**Text section**
'''

Public Support Grows for Ground Troops
Washington Post Staff Writers
Thursday, April 8, 1999; Page A26
Public attitudes on the crisis in Yugoslavia have taken on an angry and personal edge as the heart-rending images of refugees from Kosovo have transformed Yugoslav President Slobodan Milosevic into a war criminal in the eyes of most Americans and increased support for military action against his forces.
A majority of Americans say the United States should use ground troops to remove Milosevic from power and an even greater proportion believe he should be forced to stand trial for war crimes, according to a new Washington Post-ABC News poll.
Two in three Americans believe that the United States has a "moral obligation to establish peace in Kosovo." Nearly six in 10 -- 57 percent -- said they would favor the use of U.S. and allied ground troops to end the conflict in Kosovo if the ongoing air campaign fails to force Milosevic to the peace table.
Two-thirds of those questioned also said they supported ongoing NATO airstrikes, a 12-percentage-point increase in barely a week.
The poll suggests this shift in national temper has come in recent days as Americans contrast the plight of ethnic Albanian refugees with the continued defiance of Milosevic. A majority of those interviewed -- 58 percent -- said the refugee crisis has made them more likely to support allied military action against Yugoslavia while 29 percent said it made them less willing.
"My concern is for the refugees, and however they have to do it, and whatever they have to do, that's what has to happen," said Robert Dunlap, 63, a retired federal government employee living in Mesquite, Nev. "If they have to go in with troops to rectify the situation, or if they have to bomb, then so be it."
The survey suggests that, as with Saddam Hussein in Iraq, the United States has been fortunate in its enemies. Nearly nine in 10 -- 86 percent -- said Milosevic should be tried for war crimes and 61 percent supported sending ground troops into Serbia to remove Milosevic from power -- a finding that may say more about the public's anger with Milosevic than its preference for what could turn into a bloody march to hunt down the Yugoslav leader.
"I wouldn't mind, if they needed to take him out, to take him out," said Chris Walter, 23, a college student living in Chagrin Falls, Ohio. "I felt the same way about Saddam Hussein. I think the longer you keep the problem around, the sooner it's going to come back and bite you."
But as with many Americans, his anger with Milosevic and the Serbs only goes so far: "If we could send ground troops in, and get in and get out and get a result, then that's great, I would have no problem with it. But if we had to go to war for an extended period of time to fight this, then I would not support it."

'''

Can you carry the article on the 1999 poll about U.S. support for ground troops in Kosovo further, picking up after its final paragraph? The records below this point were taken from a separate source.

**Records provided**

'''

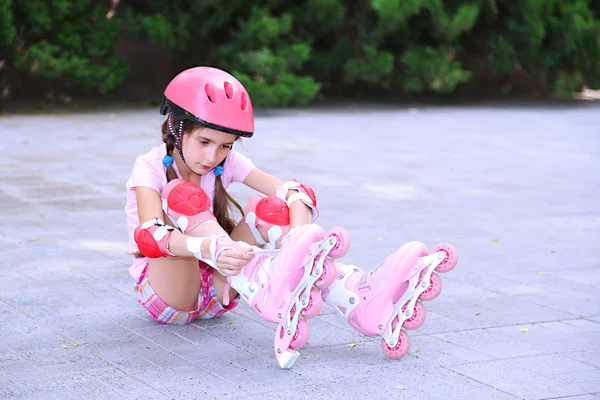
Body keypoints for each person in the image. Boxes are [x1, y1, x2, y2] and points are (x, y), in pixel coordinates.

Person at [125, 66, 459, 369]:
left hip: (221, 289)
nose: (213, 156)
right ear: (174, 124)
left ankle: (360, 298)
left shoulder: (227, 163)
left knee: (269, 207)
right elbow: (149, 234)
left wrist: (298, 244)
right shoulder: (151, 166)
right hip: (171, 296)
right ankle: (267, 272)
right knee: (181, 196)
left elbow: (293, 191)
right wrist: (211, 248)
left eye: (226, 146)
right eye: (204, 142)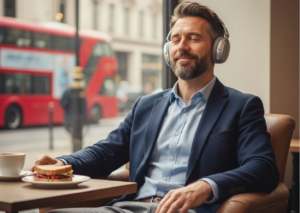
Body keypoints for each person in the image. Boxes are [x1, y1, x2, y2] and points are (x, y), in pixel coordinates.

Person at [31, 2, 279, 213]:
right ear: (167, 50)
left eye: (193, 38)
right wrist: (61, 163)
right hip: (129, 207)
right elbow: (106, 152)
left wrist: (205, 185)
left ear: (218, 50)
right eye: (175, 39)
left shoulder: (242, 106)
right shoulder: (146, 106)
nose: (182, 46)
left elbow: (263, 168)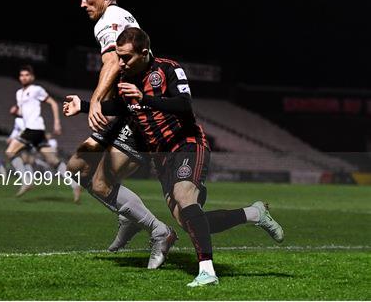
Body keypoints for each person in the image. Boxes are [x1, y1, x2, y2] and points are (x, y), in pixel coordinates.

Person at [64, 27, 284, 288]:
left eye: (126, 57)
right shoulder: (126, 79)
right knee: (189, 220)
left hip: (186, 143)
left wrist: (145, 98)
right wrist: (85, 106)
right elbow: (122, 107)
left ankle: (207, 271)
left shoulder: (167, 69)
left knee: (184, 195)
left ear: (144, 53)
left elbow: (184, 104)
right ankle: (253, 213)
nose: (121, 63)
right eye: (119, 57)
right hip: (161, 157)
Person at [68, 0, 176, 269]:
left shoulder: (109, 18)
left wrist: (97, 101)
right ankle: (128, 216)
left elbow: (114, 63)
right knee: (77, 167)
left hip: (139, 115)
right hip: (122, 113)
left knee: (102, 182)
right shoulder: (116, 17)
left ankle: (160, 232)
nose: (82, 3)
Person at [5, 65, 81, 202]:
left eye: (27, 75)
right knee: (53, 161)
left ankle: (26, 180)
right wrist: (16, 112)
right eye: (22, 75)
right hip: (35, 130)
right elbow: (25, 112)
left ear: (32, 77)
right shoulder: (18, 93)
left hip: (34, 129)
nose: (24, 77)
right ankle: (75, 184)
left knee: (10, 152)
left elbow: (53, 103)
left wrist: (57, 122)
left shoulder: (36, 89)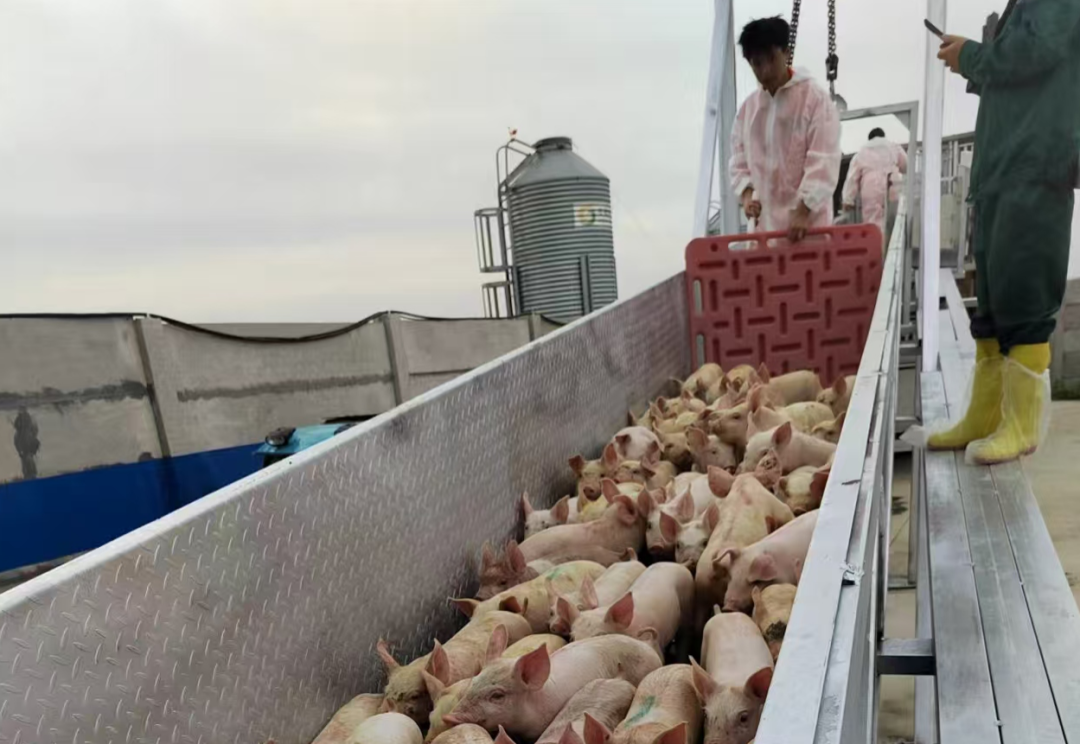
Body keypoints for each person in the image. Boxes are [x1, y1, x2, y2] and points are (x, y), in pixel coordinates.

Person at [930, 3, 1080, 464]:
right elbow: (1023, 71)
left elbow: (1037, 49)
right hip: (1003, 169)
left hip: (1034, 166)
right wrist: (973, 63)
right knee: (994, 301)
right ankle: (986, 414)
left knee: (1024, 295)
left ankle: (1022, 425)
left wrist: (973, 55)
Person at [730, 16, 841, 242]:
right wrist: (747, 196)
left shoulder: (814, 100)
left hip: (808, 232)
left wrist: (804, 210)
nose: (765, 70)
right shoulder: (747, 112)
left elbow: (824, 159)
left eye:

'''

**Response to this exercise**
His ambivalent views echoed the attitudes of many Americans and pose a tricky challenge to U.S. policymakers attempting to gauge the public's tolerance for an expanded war. Despite outrage with Milosevic and the outpouring of sympathy for the refugees, other poll results suggest many Americans still aren't willing to trade the lives of U.S. soldiers for peace in Kosovo.
About half of all Americans said they are unwilling to lose any American soldiers to help bring peace to Kosovo. Even a third of those who favored sending in ground troops would reconsider if it meant Americans would die. The poll also suggests that support for ground troops would plummet sharply as casualties mounted. Only three in 10 would be willing to accept the loss of 100 U.S. soldiers to win the peace.
Other key measures used to evaluate the willingness of Americans to accept casualties and military setbacks are less than favorable: 46 percent said U.S. vital interests are at stake in Kosovo but 49 percent disagreed.
"Why? Why are we there? Why are we doing this?" said Mary Daly, 54, a registered nurse living in Fairlee, Vt. "When are we going to decide to stop?"
Daly said she questioned President Clinton's motives for launching airstrikes on Yugoslavia. She wonders whether his actions were motivated more by "his political agenda rather than what might have been good for Yugoslavia." Overall, however, six in 10 surveyed said they approved of the way Clinton is handling the situation in Kosovo, and nearly as many said they trusted the president "to make the right decisions" in the future.
A total of 1,011 randomly selected adults were interviewed Monday and Tuesday nights for this survey. Margin of sampling error for results based on the total sample is plus or minus 3 percentage points.
The poll found that men were somewhat more likely than women to support airstrikes and a ground war. And half of all men -- 51 percent -- said peace in Kosovo would be worth some American lives but only 39 percent of women agreed.
"I think that would escalate the violence if we went into Kosovo. And that's my fear. I fear us doing things that escalate violence, as opposed to achieve peace," said Margaret Rowlett, 34, a lawyer living in Greensboro, N.C.
Rowlett is a Quaker who said she naturally "tends toward pacifism." But the terror and loss she sees on the faces of Kosovo's refugees on television tug her another way. "It's just a horrendous nightmare. I can get really upset thinking about it."
According to the survey, two in three said the United States is doing enough to help the refugees. And by a 2-1 ratio, Americans say the refugee crisis is "entirely Serbia's fault," rejecting claims that the United States and its allies are at least partially to blame. And despite clear reservations, 58 percent said the United States is doing the right thing in Yugoslavia.
"I think they're probably doing the right thing, but I don't like what the right thing is," said Betty Yarberry, a 58-year-old health care worker in San Diego. Yarberry has reservations about the use of military force. "I think war is a terrible way to solve problems." But she also said "the realistic side of me knows that we're dealing with people like Saddam Hussein. When you're dealing with someone like that, you have to do it their way."